Asia's richest woman lost more than half her fortune in China's property crunch




In Hong Kong (CNN Business) According to the Bloomberg Billionaires Index, Yang Huiyan, the richest woman in Asia, has seen her wealth decline to $11 billion from almost $24 billion this year as China's real estate crisis worsens.

The 41-year-old is in charge of Country Garden Holdings, the biggest sales-based developer of real estate in China. Her father Yang Guoqiang, who launched the business in Foshan, Guangdong province, in 1992, passed most of his ownership interest to her.

As the nation's real estate industry has faced with declining property prices, waning buyer demand, and a debt default crisis that has enveloped some of its top developers since last year, Country Garden's stock has lost more than half of its value this year.

According to the Bloomberg Billionaires Index, Yang is still the wealthiest woman in Asia despite losing more than half of her money. Due to the sharp decline in her net worth, Yang is now just around $100 million behind Fan Hongwei in terms of fortune, who is a fellow female billionaire in China. Fan is a manufacturer of chemical fibers and chairs Hengli Petrochemical.

That is the result of China's property mess.

Following months of financial problems, Evergrande, China's most indebted real estate company, missed payments on its US dollar bonds in December. Since then, a number of other significant developers have also requested protection from creditors, including Kaisa and Shimao Group.

The housing problem has become worse recently as hundreds of irate homeowners who put down payments on incomplete houses threatened to quit making mortgage payments if construction wasn't finished on schedule.

A developing cash crisis is also affecting Country Garden. The developer stated on Wednesday that it will sell shares at a nearly 13% discount to the closing price on Tuesday in order to generate HK$2.83 billion ($361 million).

The company's offshore debt would be partially repaid with some of the earnings, it was noted.

The housing market and developers are both under threat from the mortgage boycotts, according to a research released on Wednesday by Capital Economics experts.

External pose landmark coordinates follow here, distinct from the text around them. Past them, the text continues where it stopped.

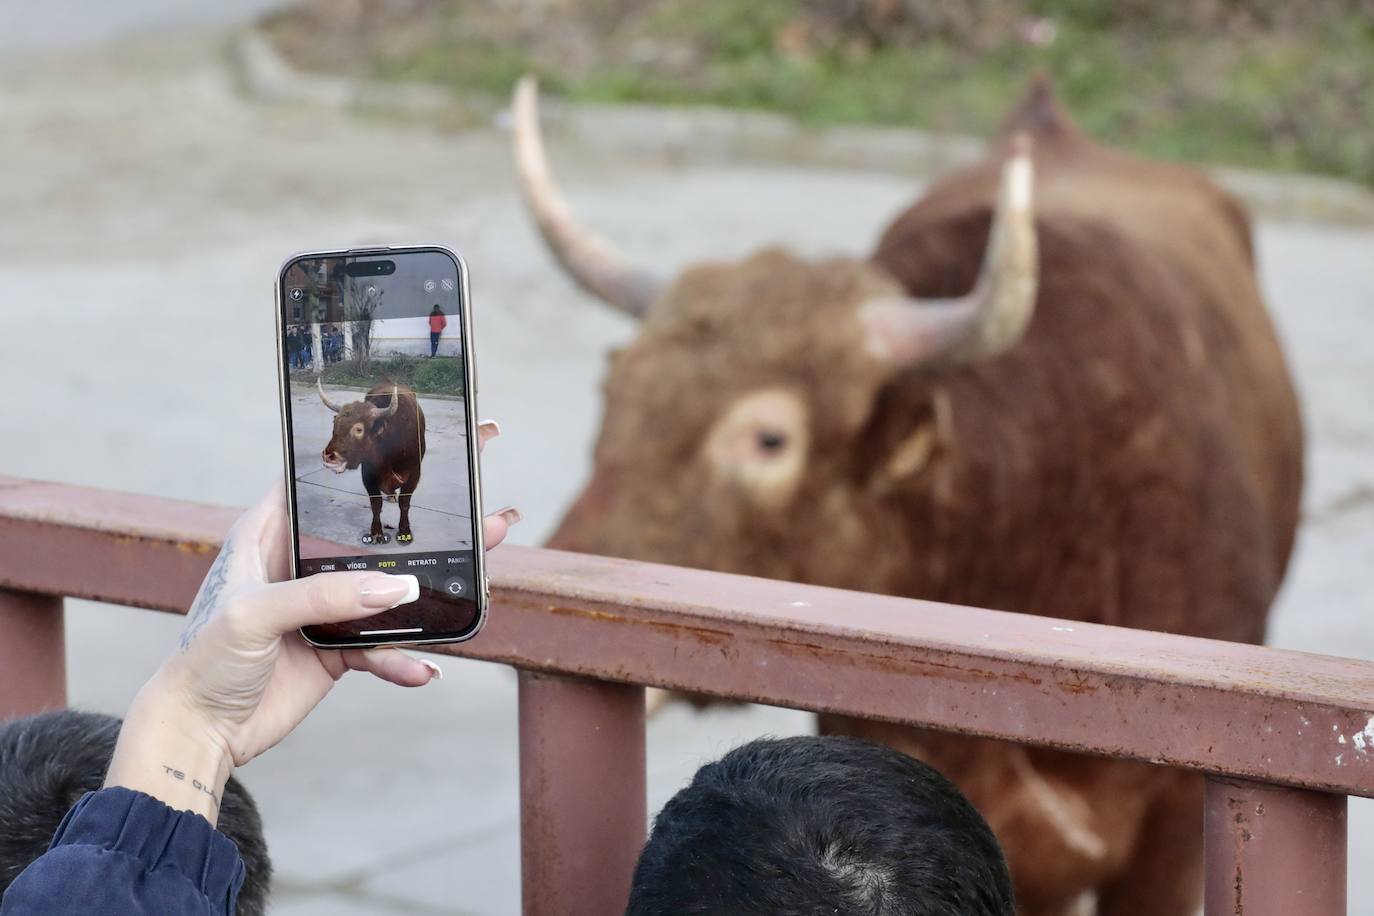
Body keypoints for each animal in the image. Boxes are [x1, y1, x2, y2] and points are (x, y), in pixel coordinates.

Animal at [318, 379, 425, 543]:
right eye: (336, 424)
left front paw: (405, 530)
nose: (328, 455)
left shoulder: (414, 474)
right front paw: (376, 532)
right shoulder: (368, 475)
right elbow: (376, 504)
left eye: (359, 429)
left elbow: (405, 503)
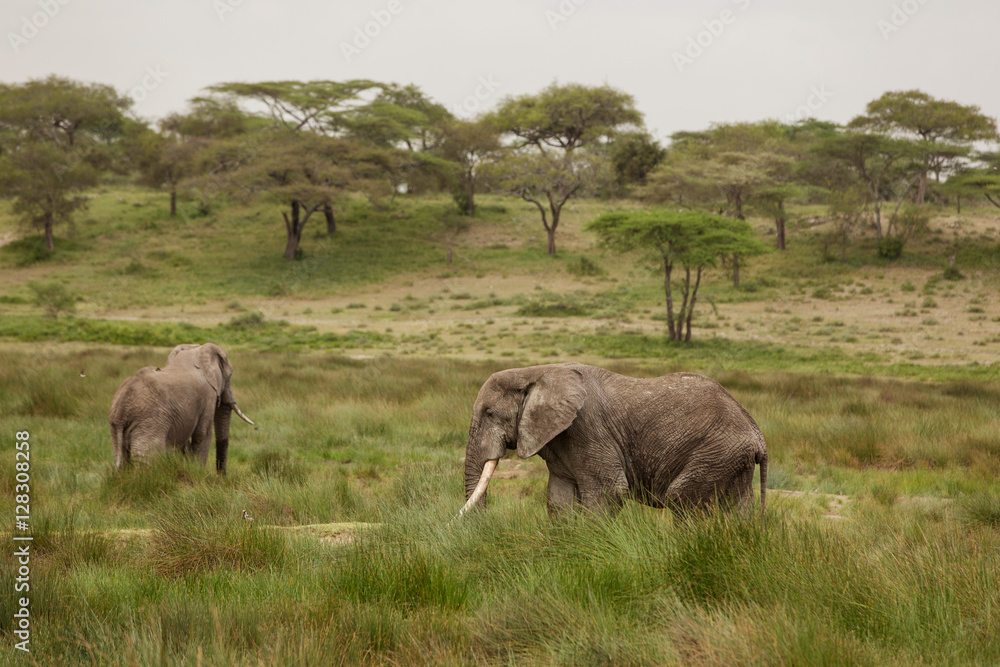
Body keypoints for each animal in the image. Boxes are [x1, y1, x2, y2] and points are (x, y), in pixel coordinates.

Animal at [109, 343, 254, 473]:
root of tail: (121, 411)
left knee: (121, 460)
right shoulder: (208, 395)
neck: (195, 351)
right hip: (149, 424)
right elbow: (203, 434)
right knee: (147, 460)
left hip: (116, 428)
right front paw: (199, 474)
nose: (221, 476)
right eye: (229, 376)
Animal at [459, 362, 767, 518]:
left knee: (682, 499)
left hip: (716, 451)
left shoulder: (587, 429)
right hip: (731, 459)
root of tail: (758, 435)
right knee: (738, 508)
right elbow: (558, 498)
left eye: (489, 413)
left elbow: (607, 493)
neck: (535, 371)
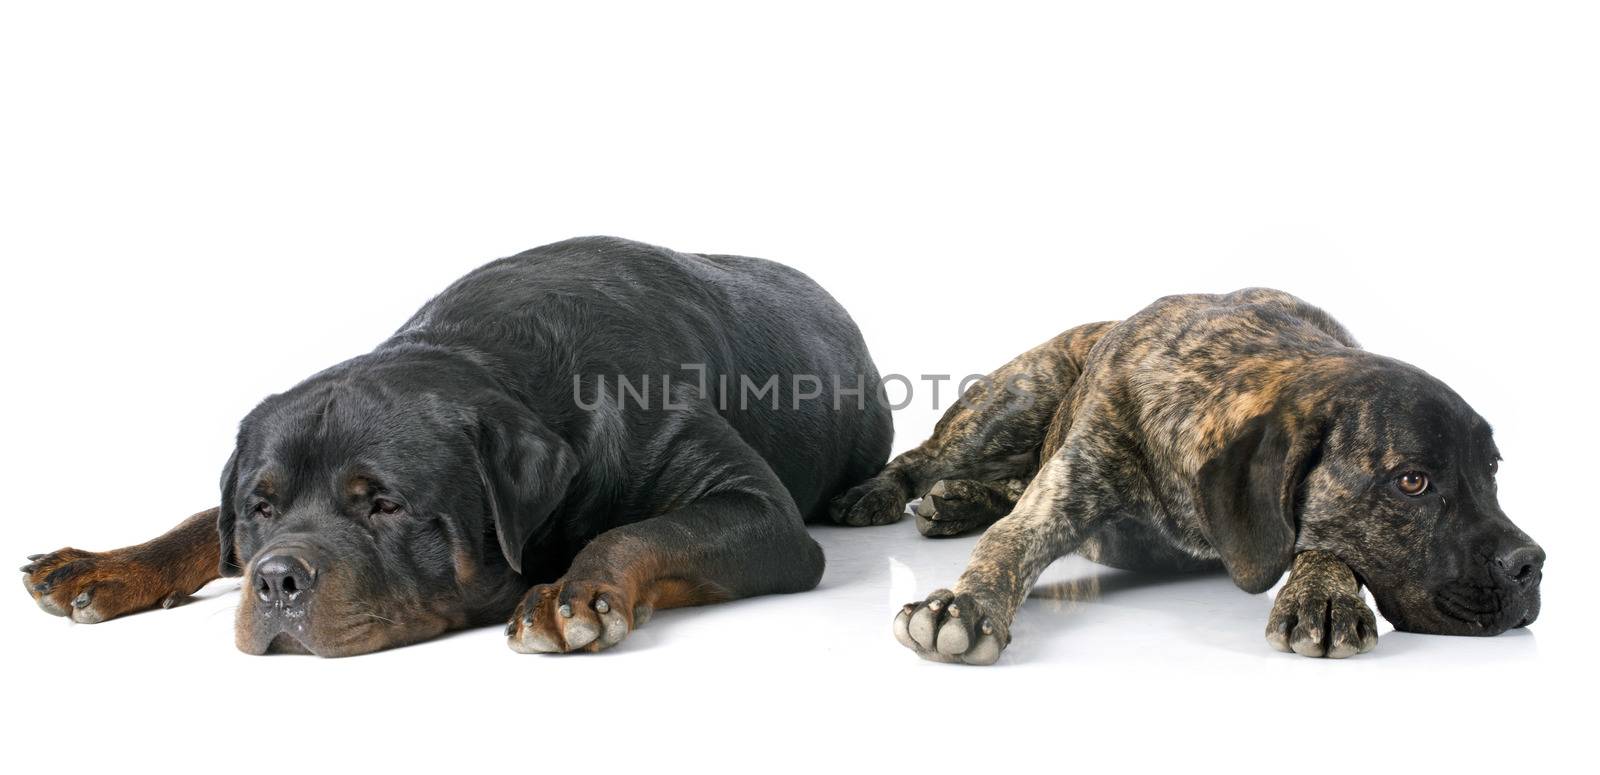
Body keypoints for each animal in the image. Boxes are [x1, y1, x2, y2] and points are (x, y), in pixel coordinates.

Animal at [18, 235, 896, 653]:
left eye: (386, 505)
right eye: (261, 507)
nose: (273, 580)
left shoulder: (758, 514)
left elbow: (642, 531)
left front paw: (574, 594)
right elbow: (204, 522)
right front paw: (106, 564)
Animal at [825, 288, 1536, 662]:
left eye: (1493, 471)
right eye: (1411, 482)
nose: (1532, 564)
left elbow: (1323, 542)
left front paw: (1322, 592)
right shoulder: (1063, 493)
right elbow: (1007, 544)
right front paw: (962, 604)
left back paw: (959, 503)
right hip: (1012, 403)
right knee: (922, 458)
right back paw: (883, 493)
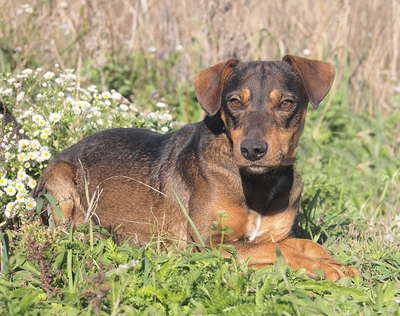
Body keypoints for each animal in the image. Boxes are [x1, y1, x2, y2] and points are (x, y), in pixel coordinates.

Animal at [32, 55, 360, 282]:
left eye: (286, 103)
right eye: (235, 102)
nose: (253, 150)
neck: (256, 184)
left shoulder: (273, 235)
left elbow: (303, 243)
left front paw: (336, 263)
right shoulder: (208, 244)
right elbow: (277, 251)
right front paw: (323, 268)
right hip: (61, 185)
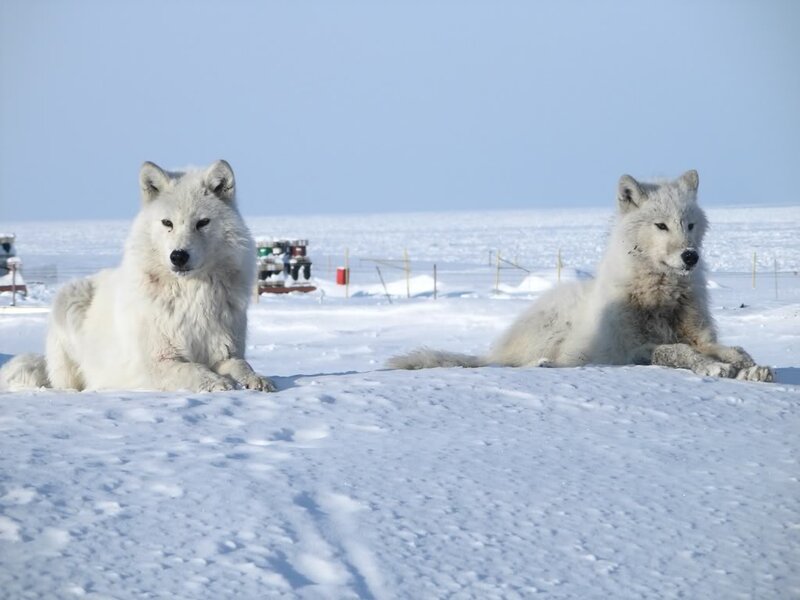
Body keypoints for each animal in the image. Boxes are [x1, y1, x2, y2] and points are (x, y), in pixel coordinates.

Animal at [0, 160, 275, 393]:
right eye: (167, 223)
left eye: (202, 223)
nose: (178, 256)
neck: (191, 294)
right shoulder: (158, 361)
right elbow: (193, 370)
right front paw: (219, 384)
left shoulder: (226, 352)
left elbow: (242, 365)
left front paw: (257, 379)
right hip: (68, 302)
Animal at [389, 170, 773, 382]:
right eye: (661, 226)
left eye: (689, 225)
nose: (690, 256)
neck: (660, 296)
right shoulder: (635, 347)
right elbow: (678, 352)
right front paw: (713, 369)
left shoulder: (702, 336)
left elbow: (735, 350)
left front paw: (751, 370)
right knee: (521, 364)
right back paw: (542, 364)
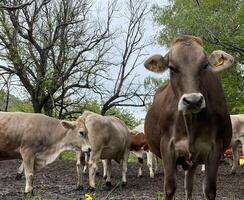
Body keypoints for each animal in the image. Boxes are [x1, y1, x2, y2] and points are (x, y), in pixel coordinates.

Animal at [144, 35, 234, 199]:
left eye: (205, 65)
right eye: (172, 67)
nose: (193, 100)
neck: (190, 123)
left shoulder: (215, 149)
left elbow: (209, 190)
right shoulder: (167, 146)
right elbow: (170, 188)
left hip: (193, 161)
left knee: (189, 186)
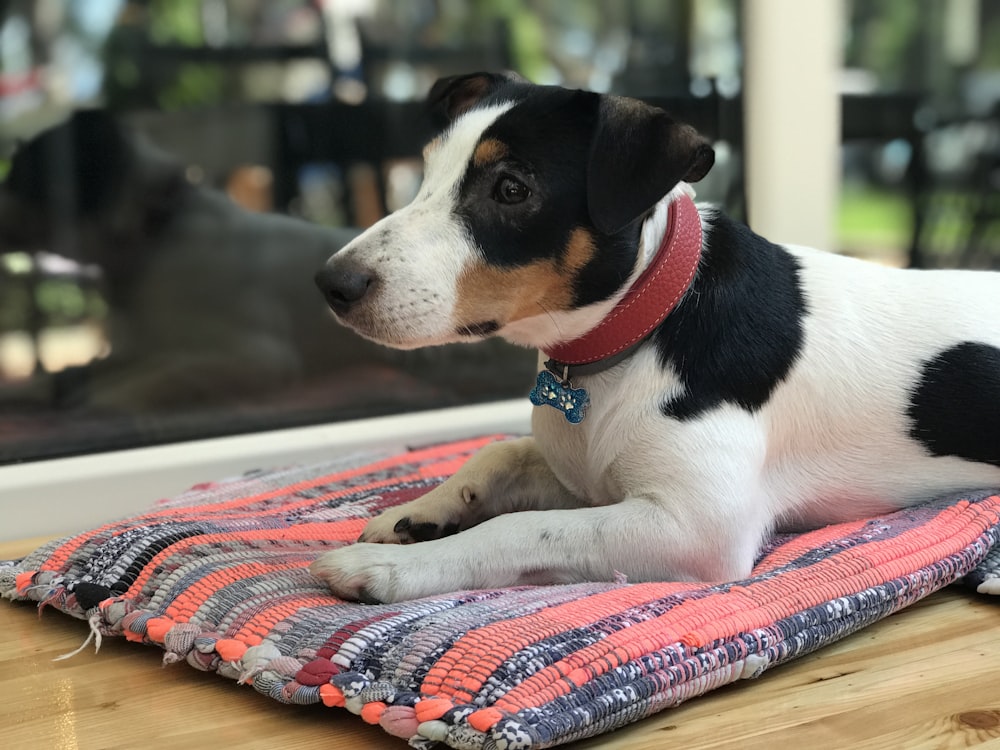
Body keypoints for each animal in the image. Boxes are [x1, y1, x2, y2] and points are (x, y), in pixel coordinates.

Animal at [310, 67, 1000, 604]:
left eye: (511, 188)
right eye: (426, 173)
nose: (331, 282)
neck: (643, 327)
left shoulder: (695, 526)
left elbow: (520, 528)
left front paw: (394, 567)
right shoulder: (582, 479)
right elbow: (498, 453)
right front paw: (417, 512)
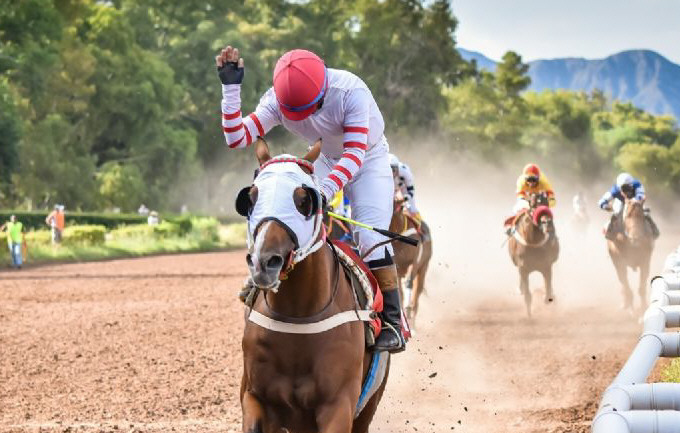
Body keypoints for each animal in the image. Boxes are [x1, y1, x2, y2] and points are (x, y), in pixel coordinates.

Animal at [236, 139, 390, 432]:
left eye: (304, 200)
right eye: (251, 198)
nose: (264, 261)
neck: (298, 315)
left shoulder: (338, 405)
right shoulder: (255, 396)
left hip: (369, 403)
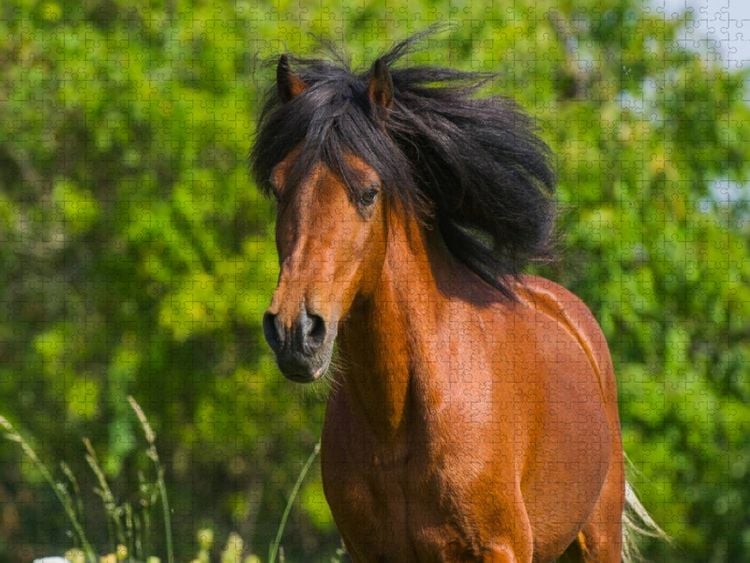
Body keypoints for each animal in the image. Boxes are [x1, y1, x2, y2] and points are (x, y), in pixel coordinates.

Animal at [251, 31, 660, 562]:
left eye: (368, 192)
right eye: (278, 189)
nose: (295, 331)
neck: (397, 421)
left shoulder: (500, 547)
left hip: (597, 539)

They have brought up the issue of cash-strapped developers failing to finish houses that they have previously sold, which is "deterring potential homebuyers." Banks are now becoming more selective when giving mortgages as a result of the boycotts, which might further dampen real estate sales, they warned.

S&P Global Ratings predicted earlier this week that due to mortgage strikes, China's real estate sales will decline by a third this year. This is because customers are worried that developers won't be able to finish presold apartments in time, which is how most homes are sold there.

According to researchers at Capital Economics, "many more developers will fail without sales, which is both a financial and an economic concern."